Scottie Scheffler has been the best golfer on the planet nevermind the PGA Tour this year so it seems mightily unfair on him that Akshay Bhatia, ranked 30th in the FedEx Cup standings, could win the season long race with a win this week.
The format for this week’s Tour Championship has been changed from starting strokes to a completely level playing field where all thirty players start on the same score.
Under normal circumstances, this seems fair enough. Why should the 30th ranked player have to start ten shots behind the number one ranked player? You have essentially no chance of winning.
Add to that the caveat of having to give Scottie Scheffler a head start! Boy, it’s a good thing the starting strokes are gone for this year.
But then it doesn’t seem fair to Scheffler that he gets no reward in the last playoff event of the year for topping the standings throughout the season.
The Tour Championship is golf’s Rubik’s Cube. Everyone thinks they know how to solve it, but they really don’t.
The Tour Championship this week literally is anybody’s. Whether you are 1 or 30 you have the same chance as everybody else. That’s why Rory McIlroy could skip the first of the three FedEx Cup Playoff events. With no starting strokes in the Tour Championship and no jeopardy between being 1st or 30th in the standings, it made no difference whether he played or not.
A matchplay format was put forward for the Tour Championship but given that the WGC Matchplay event has been off the schedule for a couple of seasons now, that was never going to pass.
McIlroy added: “I think it’s just hard for the players to reconcile that we play stroke play for every week of the year but then the season-ending tournament is going to be decided by match play. I think it was just hard for the players to get their heads around that.”
But having some form of matchplay could work. I present to you the formats for the West of Ireland and South of Ireland Amateur Championships.
Thirty players is a nice number as well. Not too big, not too small, the tournament will flow quickly and still be good for TV audiences.
And there will be jeopardy from the outset.
Thirty players enter into 36 holes of stroke play over the first two days. The top-4 players qualify automatically into the quarter finals while the remaining eight players will go into the first round of matchplay on Saturday.
The four winners from round one of the matchplay will play the four quarter finalists on Saturday afternoon.

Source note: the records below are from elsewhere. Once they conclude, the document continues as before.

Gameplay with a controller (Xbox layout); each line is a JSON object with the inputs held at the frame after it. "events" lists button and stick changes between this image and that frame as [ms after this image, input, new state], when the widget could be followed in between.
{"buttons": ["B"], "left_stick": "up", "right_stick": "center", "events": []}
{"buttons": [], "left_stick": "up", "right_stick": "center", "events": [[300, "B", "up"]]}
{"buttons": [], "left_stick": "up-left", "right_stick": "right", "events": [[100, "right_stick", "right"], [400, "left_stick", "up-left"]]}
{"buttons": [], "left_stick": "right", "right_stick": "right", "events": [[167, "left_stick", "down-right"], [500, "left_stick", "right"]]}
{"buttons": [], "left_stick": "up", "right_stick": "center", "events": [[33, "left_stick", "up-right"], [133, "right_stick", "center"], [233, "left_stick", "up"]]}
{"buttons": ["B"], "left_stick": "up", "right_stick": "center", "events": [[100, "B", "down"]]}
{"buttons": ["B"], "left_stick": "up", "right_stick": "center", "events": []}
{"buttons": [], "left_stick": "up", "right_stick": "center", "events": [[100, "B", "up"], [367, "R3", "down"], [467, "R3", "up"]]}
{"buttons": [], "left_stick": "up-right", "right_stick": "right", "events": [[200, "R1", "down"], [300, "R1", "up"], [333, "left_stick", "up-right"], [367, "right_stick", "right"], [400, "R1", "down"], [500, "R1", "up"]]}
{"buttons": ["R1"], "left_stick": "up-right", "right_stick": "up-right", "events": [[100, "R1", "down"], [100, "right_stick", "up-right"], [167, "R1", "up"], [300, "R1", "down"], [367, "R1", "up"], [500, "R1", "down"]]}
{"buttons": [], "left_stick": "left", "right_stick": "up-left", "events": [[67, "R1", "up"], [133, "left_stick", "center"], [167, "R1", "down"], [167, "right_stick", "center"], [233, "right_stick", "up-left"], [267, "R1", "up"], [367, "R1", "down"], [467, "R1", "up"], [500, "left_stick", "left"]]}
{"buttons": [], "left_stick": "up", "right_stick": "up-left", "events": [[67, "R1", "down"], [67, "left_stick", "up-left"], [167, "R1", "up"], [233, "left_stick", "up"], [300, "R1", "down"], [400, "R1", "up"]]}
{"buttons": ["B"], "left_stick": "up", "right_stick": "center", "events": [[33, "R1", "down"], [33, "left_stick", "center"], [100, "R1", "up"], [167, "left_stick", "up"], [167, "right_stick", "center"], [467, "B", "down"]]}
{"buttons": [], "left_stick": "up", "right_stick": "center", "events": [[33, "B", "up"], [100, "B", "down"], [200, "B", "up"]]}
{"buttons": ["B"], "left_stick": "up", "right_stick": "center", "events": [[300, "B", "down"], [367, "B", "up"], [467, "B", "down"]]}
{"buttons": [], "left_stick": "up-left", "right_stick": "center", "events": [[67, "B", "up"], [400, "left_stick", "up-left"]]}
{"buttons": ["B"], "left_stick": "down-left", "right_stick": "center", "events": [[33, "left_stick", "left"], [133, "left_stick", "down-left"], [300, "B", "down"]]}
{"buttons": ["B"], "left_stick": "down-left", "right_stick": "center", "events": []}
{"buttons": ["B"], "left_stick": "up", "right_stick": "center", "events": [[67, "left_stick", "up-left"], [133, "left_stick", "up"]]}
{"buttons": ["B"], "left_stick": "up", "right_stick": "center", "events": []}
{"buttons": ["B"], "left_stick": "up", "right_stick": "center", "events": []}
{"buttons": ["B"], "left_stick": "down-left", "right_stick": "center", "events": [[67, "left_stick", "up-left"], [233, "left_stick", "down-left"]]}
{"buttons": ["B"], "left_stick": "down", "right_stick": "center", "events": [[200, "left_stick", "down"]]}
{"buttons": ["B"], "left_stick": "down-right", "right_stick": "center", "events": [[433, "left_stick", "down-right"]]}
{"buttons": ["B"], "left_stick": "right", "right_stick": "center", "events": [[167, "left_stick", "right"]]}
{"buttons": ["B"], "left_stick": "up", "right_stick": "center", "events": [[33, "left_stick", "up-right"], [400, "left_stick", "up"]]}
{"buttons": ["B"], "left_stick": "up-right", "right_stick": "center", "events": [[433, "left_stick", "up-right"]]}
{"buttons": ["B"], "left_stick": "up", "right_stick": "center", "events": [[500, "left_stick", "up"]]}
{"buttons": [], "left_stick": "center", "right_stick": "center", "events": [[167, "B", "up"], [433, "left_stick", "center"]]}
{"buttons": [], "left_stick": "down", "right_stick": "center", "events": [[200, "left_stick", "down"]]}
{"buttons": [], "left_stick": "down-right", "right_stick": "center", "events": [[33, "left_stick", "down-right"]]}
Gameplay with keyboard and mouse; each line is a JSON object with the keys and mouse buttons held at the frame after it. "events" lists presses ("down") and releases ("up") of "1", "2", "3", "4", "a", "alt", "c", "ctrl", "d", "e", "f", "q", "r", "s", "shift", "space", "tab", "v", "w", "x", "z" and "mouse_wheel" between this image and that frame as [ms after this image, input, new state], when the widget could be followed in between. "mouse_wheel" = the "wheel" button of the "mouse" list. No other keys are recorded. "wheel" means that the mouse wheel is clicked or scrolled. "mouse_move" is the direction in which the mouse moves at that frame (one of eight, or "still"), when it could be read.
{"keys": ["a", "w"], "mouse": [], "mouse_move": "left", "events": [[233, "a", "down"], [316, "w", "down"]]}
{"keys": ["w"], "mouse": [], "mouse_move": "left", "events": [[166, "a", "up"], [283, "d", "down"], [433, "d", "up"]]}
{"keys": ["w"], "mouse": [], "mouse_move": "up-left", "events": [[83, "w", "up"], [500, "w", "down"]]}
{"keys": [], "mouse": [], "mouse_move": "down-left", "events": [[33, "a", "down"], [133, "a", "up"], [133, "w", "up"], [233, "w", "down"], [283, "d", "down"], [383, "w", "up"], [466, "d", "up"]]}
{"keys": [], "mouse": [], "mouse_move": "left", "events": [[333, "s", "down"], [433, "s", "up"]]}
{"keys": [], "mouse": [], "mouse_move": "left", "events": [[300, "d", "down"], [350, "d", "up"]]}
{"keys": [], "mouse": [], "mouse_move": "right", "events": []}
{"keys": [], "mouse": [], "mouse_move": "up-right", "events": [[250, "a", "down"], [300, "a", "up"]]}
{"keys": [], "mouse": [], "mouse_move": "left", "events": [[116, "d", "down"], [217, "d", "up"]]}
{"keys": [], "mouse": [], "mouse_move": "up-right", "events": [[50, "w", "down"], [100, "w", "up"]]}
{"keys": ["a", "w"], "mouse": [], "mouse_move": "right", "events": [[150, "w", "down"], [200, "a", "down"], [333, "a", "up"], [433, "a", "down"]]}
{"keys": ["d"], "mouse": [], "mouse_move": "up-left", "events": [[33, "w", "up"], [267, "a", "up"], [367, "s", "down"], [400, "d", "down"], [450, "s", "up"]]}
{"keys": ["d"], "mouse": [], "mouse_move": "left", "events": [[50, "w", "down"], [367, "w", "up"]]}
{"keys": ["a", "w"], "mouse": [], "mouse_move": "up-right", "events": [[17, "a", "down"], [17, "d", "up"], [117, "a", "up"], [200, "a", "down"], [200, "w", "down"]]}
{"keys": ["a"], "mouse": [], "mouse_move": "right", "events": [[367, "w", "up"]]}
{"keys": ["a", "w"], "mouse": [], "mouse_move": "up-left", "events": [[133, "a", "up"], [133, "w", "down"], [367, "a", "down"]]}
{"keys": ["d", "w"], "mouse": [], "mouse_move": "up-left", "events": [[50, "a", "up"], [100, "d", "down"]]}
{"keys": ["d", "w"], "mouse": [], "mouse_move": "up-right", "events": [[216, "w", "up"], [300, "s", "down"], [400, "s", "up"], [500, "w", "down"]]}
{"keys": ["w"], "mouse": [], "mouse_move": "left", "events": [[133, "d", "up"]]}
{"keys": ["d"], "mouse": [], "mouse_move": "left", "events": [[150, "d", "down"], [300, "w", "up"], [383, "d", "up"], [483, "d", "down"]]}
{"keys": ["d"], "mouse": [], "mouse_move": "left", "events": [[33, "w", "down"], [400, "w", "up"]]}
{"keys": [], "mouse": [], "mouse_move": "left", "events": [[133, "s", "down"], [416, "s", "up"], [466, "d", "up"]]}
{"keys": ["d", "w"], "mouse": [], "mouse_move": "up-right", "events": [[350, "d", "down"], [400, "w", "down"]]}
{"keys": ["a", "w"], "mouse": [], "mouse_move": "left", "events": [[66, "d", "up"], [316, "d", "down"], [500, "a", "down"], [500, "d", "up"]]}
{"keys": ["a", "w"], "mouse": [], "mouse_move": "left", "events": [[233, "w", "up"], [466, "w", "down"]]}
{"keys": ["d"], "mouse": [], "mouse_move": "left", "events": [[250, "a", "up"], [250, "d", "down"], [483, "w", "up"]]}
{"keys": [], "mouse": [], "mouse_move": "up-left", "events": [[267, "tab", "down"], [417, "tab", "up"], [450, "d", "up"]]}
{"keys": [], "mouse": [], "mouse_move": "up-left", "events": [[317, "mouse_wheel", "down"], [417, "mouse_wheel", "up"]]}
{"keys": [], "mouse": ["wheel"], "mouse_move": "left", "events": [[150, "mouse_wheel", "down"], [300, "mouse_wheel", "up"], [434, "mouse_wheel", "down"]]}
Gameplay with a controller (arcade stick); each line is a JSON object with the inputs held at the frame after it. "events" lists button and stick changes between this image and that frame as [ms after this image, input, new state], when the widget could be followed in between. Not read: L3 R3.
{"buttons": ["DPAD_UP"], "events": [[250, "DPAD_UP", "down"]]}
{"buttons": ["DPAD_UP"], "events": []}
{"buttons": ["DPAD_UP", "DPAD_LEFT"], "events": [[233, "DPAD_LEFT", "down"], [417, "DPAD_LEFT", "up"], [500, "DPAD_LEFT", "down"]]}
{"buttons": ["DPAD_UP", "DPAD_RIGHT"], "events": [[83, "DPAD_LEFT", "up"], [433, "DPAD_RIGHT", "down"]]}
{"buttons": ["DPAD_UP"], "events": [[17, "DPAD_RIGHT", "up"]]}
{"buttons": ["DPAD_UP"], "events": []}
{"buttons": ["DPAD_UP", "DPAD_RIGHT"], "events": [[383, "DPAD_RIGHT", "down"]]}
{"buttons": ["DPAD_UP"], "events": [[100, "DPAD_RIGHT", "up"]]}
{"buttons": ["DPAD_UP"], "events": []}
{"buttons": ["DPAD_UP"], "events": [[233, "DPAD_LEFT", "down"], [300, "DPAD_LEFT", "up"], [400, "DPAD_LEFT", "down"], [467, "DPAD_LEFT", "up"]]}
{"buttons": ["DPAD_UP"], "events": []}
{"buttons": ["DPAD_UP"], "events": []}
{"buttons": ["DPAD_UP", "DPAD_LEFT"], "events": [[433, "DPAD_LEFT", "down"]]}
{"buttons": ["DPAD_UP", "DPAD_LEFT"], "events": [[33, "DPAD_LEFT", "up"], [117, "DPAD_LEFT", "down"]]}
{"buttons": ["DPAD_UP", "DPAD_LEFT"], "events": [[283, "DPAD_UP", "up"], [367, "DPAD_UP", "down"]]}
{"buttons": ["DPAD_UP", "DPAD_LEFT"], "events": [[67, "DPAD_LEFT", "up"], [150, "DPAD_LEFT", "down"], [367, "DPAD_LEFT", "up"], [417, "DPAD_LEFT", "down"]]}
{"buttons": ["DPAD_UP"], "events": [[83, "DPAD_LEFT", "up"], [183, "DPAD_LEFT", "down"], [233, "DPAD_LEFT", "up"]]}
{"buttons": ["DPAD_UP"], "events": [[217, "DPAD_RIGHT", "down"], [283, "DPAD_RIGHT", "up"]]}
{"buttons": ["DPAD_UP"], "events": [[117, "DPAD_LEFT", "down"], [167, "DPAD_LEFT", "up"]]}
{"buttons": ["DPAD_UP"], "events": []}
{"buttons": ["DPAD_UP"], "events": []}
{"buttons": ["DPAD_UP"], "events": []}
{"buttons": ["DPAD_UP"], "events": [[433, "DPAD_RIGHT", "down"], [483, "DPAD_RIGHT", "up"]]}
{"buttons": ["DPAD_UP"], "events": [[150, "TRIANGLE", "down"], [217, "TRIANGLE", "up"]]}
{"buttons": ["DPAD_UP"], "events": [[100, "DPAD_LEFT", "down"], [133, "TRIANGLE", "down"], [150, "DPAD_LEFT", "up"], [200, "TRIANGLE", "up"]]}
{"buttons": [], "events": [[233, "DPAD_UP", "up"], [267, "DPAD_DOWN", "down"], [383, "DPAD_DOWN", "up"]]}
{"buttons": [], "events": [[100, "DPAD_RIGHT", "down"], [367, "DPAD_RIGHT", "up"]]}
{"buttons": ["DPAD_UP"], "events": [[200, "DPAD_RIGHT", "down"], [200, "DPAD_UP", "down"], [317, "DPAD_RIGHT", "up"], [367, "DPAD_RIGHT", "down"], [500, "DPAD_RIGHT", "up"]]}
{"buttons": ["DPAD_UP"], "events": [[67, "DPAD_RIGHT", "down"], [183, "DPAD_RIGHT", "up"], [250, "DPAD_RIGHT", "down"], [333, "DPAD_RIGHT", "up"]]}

Your Sunday viewing will include two semi-finals and a final to decide the Tour champion and FedEx Cup champion.
This as a base format would give you a lot of wriggle room for change over the coming years. You could increase the number of stroke play qualifiers. Take away the byes for the top-4 players and even bring stroke play back for the final four players who come through the matchplay stages.
The FedEx Cup race is the perfect meritocracy over the regular season.
Over on this side of the Atlantic, the DP World Tour rewards its PGA Tour based players far too easily.
McIlroy leads the Race to Dubai despite having played just six times, one of those events being the Masters.
In second is Marco Penge who has won twice and played three times as many events as McIlroy yet trails him by almost 1000 points.
Of McIlroy’s six Race to Dubai ranking events. Four are major championships and the other two are Rolex Events in Dubai and Scotland. His first regular event will be the Amgen Irish Open next month.
Meanwhile, Tyrrell Hatton has played just five times and was as high as second before last week. He is fifth now.
In fairness to McIlroy he is taking on a global schedule after the Tour Championship including Kildare, Wentworth, India, the UAE and Australia. But the Race to Dubai has lost its gravitas.
There was a time, of course, when topping what was once grandly called the “Order of Merit” on the European Tour was a huge deal. Just ask 2006 winner Pádraig Harrington.
But McIlroy has now levelled Seve Ballesteros’ record of six Race to Dubai titles thanks to three wins in a row despite playing 10, 10 and 12 events. Collin Morikawa, the 2021 champion, played ten times to win.
But the DP World Tour is hamstrung by its strategic alliance deal with the PGA Tour. In fact, it started before then with the sort of redundant Rolex Series events – status which the Irish Open has lost to little harm.
These big money bonus points events were there to suit the big name Europeans coming over from the PGA Tour for a handful of outings so they could rack up enough points to keep them near the top of the rankings until the next Rolex event.
The Race to Dubai is an afterthought, a shrug of the shoulders. Its gradual decline in relevance mirrors the DP World Tour.
The PGA Tour gives no reward for the best players while the DP World Tour makes it too easy for their best players.